Exercise details
Reproduce word for word the part of the reflection on music below that runs from "Maybe Mr. TS" up to and including "out of ourselves.".

Document passage

This morning, from a location in the heart of London, but in my ears, I listened to the Aria Da Capo from the Goldberg Variations by Johann Sebastian Bach (1685-1750) and it stopped my day.

I think God kind of gets pissed off if we hear this music and we don’t stop to listen.

I was not at my desk.

I was not in Atlanta.

But where was I?

Maybe Mr. TS Eliot is correct that when we hear music so deep inside us, we become the music.

Moment, the moment in and out of time,
The distraction fit, lost in a shaft of sunlight,

In and out of time.

In and out of ourselves.

A break from this world.

A break to be somewhere else.

For a few minutes.

For most of us, there is only the unattended
Moment, the moment in and out of time,
The distraction fit, lost in a shaft of sunlight,
The wild thyme unseen, or the winter lightning
Or the waterfall, or music heard so deeply
That it is not heard at all, but you are the music
While the music lasts.

from Four Quartets by T. S. Eliot

5.13.2020 – thinking abstractly

thinking abstractly
of broadway boogie woogie
musics’ pulse in life

How can you not enjoy the painting, Broadway Boogie Woogie?

You can see imagine the night lights of Broadway, the cars, the traffic, the sounds, the smells, the pulse.

The pulse of the boogie woogie music that flows through streets.

The pulse of the boogie woogie music that flows through people.

Information shown
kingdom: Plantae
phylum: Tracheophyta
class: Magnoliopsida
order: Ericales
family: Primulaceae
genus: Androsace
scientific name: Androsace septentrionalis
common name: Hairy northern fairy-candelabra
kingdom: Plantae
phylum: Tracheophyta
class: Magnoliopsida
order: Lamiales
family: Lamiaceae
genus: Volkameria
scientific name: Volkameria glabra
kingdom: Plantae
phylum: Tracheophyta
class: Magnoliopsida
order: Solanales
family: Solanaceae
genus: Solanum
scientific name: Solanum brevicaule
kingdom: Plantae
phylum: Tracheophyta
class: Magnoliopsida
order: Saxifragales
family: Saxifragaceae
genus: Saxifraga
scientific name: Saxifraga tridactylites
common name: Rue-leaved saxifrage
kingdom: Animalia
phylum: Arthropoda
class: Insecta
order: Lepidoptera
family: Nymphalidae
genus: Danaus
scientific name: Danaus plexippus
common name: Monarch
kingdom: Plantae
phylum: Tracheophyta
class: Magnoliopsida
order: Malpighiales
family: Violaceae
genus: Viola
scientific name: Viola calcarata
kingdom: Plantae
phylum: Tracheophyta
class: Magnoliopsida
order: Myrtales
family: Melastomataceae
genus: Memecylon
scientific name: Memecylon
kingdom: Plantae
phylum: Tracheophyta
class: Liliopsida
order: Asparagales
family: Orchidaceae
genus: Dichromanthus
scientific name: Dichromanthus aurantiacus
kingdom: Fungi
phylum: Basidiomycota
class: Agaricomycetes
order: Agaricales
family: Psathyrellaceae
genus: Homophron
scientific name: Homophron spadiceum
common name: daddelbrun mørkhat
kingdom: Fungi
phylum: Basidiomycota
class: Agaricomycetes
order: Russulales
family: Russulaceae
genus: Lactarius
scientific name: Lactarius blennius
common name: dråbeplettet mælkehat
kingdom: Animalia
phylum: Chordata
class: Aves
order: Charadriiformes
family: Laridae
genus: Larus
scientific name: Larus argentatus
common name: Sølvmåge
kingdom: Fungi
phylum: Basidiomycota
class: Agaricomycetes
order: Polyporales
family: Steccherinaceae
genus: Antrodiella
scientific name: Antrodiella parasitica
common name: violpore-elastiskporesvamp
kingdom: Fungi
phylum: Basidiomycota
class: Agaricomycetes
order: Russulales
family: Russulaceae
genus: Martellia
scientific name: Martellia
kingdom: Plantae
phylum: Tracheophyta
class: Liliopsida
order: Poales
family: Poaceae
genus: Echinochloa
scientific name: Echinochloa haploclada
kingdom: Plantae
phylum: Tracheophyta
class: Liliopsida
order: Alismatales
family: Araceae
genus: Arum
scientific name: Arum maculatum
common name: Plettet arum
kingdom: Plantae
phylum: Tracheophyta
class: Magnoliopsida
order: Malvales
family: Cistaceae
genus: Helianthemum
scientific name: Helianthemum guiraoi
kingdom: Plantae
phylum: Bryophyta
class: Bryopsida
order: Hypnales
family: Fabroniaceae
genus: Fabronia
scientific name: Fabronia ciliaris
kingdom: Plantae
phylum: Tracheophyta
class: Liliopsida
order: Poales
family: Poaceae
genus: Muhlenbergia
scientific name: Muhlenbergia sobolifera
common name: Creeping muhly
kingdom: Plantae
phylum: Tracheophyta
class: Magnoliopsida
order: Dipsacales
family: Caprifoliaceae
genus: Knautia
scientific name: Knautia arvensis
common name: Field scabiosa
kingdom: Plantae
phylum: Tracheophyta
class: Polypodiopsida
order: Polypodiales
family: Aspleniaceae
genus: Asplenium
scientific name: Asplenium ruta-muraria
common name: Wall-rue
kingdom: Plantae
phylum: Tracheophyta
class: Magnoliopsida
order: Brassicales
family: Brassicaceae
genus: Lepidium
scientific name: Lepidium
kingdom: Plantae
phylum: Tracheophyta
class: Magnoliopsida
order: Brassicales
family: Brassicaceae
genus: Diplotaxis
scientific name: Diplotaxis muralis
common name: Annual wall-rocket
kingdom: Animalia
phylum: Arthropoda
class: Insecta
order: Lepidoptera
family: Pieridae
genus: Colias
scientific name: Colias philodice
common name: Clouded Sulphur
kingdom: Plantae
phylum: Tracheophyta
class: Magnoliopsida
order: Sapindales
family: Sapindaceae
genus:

Response for this exercise
Maybe Mr. TS Eliot is correct that when we hear music so deep inside us, we become the music.

Moment, the moment in and out of time,
The distraction fit, lost in a shaft of sunlight,

In and out of time.

In and out of ourselves.